WORK REQUEST: Would you copy the records below, exactly and only from their first line through the line containing "right shoulder: (216, 416)", without any pictures?

Pose estimation data
◇ ◇ ◇ ◇
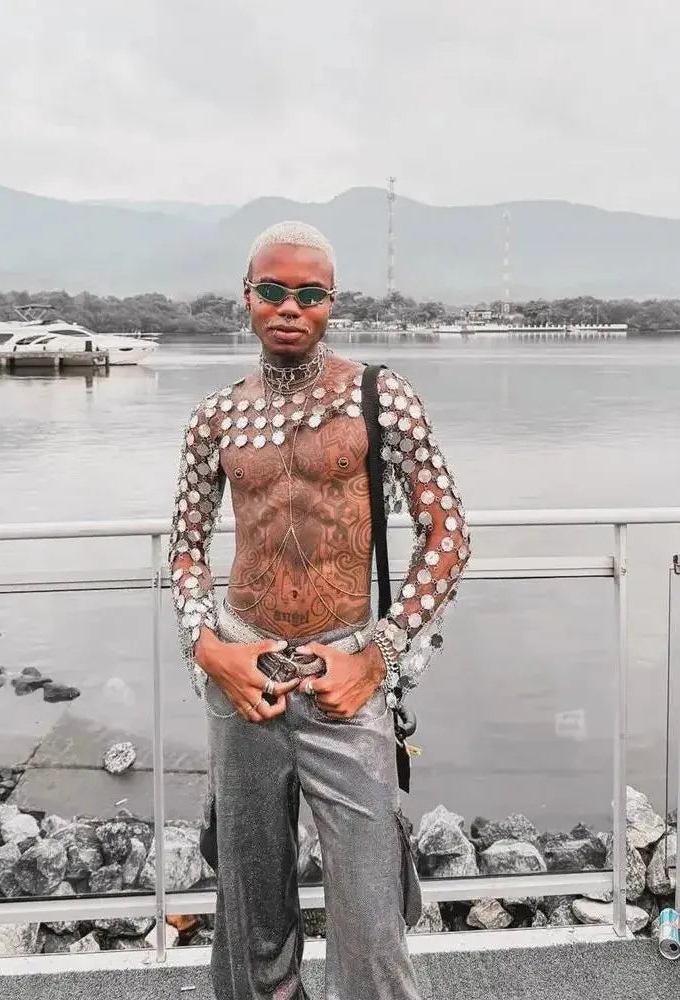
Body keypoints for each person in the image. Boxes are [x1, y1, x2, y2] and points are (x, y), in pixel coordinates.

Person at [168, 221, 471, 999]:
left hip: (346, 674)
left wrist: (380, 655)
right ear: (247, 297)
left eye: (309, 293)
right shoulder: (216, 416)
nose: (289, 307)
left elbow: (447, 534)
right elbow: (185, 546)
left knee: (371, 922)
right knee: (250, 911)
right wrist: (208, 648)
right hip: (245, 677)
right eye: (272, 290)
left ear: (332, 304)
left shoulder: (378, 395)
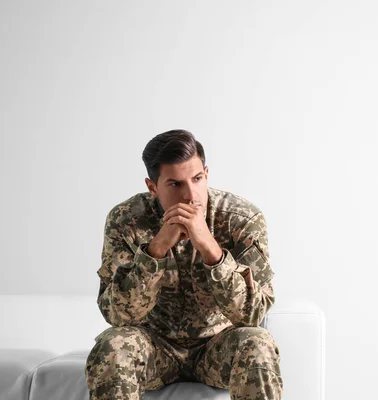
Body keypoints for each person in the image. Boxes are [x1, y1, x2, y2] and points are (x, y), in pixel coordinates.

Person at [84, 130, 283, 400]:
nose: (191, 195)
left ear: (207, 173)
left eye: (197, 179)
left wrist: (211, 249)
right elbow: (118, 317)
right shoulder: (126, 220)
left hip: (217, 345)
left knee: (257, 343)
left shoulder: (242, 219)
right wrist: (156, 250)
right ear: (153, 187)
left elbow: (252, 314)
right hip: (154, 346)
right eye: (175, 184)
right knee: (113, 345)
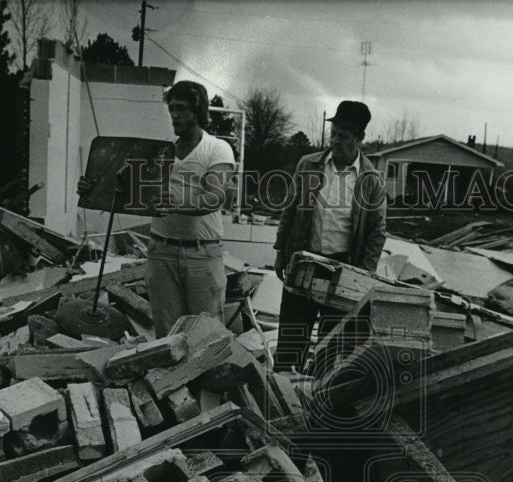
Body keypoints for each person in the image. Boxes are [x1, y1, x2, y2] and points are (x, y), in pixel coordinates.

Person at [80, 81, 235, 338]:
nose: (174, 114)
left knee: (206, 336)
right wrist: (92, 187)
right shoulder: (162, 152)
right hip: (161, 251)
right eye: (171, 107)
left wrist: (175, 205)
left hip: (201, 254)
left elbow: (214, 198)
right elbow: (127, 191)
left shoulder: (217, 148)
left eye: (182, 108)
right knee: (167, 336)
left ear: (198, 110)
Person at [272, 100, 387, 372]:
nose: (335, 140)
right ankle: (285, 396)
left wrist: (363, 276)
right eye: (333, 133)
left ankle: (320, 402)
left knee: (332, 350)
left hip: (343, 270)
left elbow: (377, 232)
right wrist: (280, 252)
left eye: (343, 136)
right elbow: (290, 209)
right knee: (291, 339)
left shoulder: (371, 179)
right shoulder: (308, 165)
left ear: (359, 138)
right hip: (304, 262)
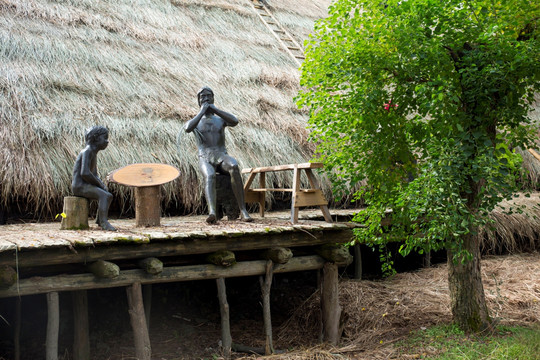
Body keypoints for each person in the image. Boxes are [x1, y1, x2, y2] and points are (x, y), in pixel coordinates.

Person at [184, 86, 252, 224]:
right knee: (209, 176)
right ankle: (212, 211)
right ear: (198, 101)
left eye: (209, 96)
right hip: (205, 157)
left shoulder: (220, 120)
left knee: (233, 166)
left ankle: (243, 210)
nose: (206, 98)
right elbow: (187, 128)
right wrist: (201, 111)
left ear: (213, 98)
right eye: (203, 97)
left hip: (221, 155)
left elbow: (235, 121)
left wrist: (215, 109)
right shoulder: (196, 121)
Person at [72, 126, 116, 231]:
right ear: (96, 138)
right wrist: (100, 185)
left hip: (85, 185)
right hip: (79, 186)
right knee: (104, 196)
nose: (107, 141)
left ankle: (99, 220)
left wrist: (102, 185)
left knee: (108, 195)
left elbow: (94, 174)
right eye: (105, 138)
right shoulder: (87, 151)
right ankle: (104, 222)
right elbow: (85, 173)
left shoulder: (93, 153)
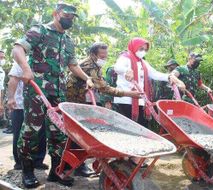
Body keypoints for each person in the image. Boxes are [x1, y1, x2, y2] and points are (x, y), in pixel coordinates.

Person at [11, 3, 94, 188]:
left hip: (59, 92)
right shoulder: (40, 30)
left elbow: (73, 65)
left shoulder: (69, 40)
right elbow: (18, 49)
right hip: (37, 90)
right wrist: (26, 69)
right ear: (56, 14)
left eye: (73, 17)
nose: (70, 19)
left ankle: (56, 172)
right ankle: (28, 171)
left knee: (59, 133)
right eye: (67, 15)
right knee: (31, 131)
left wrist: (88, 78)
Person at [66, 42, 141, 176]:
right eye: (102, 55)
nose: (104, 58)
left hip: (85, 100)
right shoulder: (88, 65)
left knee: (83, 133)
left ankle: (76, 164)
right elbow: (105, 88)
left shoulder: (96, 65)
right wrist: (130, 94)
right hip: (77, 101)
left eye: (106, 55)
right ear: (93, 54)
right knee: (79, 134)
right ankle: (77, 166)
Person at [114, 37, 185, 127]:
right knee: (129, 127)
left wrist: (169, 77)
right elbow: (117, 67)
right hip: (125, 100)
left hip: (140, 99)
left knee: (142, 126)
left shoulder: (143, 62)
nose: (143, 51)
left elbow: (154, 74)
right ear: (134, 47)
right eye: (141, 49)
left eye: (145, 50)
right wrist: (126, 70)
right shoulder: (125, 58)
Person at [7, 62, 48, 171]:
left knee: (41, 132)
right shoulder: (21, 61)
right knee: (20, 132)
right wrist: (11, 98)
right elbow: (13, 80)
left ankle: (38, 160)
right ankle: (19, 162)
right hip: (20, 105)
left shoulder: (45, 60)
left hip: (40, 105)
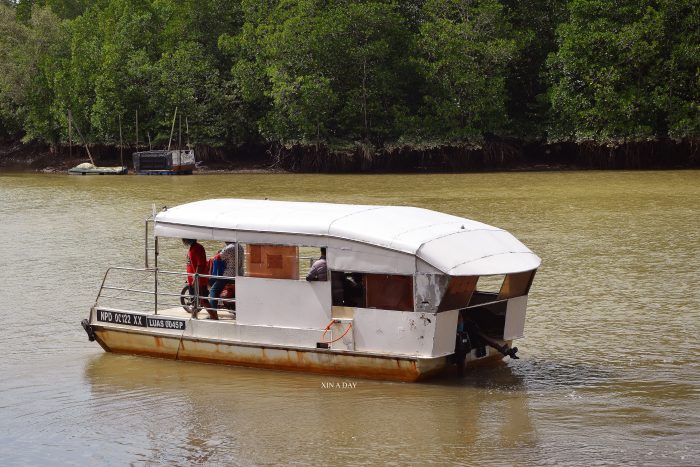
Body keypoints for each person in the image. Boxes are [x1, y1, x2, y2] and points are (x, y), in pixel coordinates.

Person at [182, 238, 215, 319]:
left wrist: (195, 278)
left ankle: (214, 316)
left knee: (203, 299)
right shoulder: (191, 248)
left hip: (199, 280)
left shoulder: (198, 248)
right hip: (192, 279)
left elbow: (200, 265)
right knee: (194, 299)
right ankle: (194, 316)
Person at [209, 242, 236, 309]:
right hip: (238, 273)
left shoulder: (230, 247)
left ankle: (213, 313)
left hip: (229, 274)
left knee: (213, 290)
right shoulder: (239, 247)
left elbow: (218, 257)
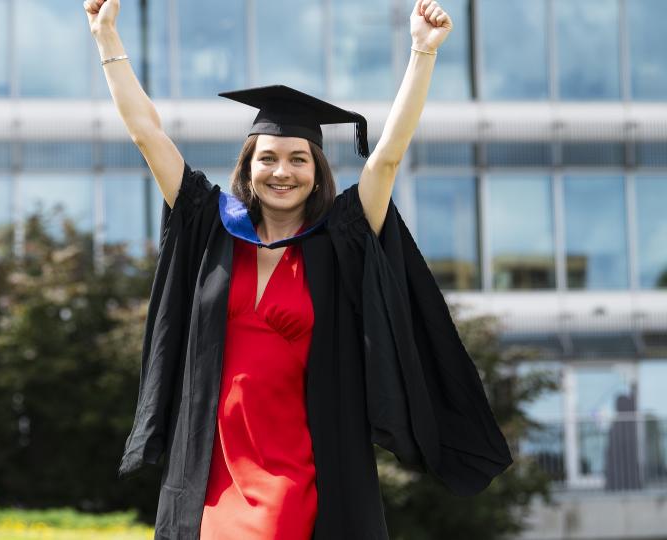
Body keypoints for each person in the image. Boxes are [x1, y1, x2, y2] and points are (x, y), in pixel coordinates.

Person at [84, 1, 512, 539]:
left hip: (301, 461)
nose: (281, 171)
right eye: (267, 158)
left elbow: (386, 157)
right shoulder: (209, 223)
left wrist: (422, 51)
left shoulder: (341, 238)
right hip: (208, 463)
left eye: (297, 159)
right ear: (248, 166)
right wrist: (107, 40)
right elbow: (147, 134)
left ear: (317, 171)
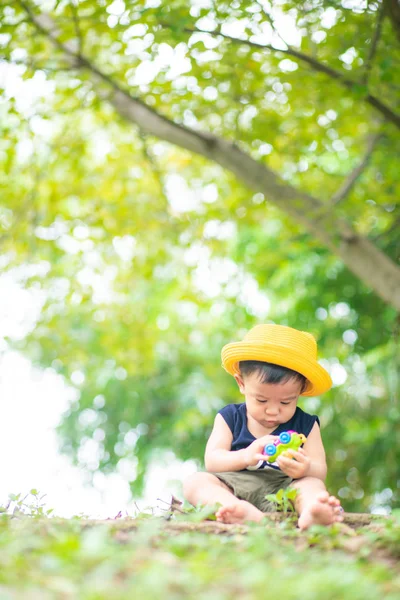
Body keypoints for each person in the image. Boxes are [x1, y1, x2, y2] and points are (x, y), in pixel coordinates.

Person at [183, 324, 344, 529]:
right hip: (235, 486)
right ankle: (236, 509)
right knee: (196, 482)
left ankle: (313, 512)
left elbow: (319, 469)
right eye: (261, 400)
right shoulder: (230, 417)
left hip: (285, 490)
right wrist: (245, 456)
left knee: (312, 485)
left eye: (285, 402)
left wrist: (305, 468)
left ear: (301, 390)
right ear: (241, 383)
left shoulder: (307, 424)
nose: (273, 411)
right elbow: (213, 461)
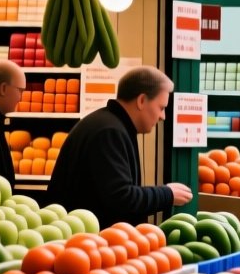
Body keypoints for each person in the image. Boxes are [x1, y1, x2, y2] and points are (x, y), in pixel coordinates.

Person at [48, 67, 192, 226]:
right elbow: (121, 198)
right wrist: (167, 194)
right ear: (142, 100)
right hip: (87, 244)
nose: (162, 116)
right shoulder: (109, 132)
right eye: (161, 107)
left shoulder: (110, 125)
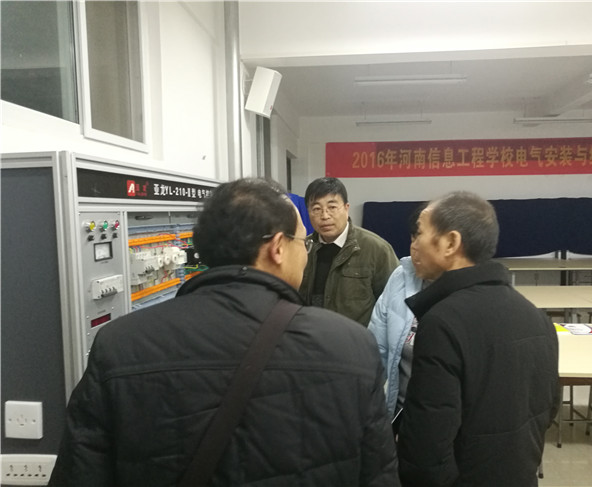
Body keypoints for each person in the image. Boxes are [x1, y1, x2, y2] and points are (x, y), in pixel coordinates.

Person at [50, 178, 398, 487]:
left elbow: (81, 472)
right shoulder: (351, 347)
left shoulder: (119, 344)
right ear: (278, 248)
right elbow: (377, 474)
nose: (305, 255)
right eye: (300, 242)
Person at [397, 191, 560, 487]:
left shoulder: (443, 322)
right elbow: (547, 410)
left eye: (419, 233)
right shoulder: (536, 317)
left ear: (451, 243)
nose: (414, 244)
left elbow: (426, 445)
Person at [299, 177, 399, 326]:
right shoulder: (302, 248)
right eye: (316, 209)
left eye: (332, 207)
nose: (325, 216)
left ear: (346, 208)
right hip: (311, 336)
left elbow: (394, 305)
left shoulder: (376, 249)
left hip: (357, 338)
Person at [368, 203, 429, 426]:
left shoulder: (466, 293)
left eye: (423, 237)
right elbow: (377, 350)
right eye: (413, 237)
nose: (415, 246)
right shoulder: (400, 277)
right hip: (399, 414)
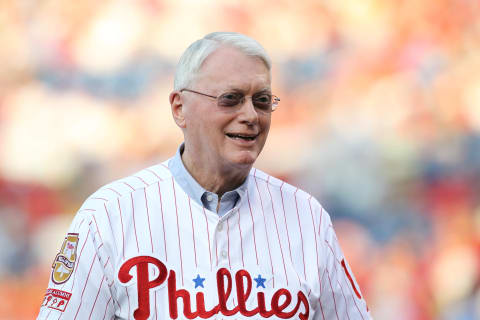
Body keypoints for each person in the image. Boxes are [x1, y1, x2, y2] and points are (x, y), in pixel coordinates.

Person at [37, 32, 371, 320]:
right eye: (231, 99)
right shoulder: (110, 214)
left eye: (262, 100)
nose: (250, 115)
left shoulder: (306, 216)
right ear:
◇ ◇ ◇ ◇
ANSWER BOX:
Body keypoints for each person in the image. Boxes are [x1, y1, x2, y2] and points are (x, y), in pixel coordinates.

Person at [168, 221, 471, 999]:
left hip: (346, 674)
left wrist: (380, 655)
right ear: (247, 297)
left eye: (309, 293)
right shoulder: (216, 416)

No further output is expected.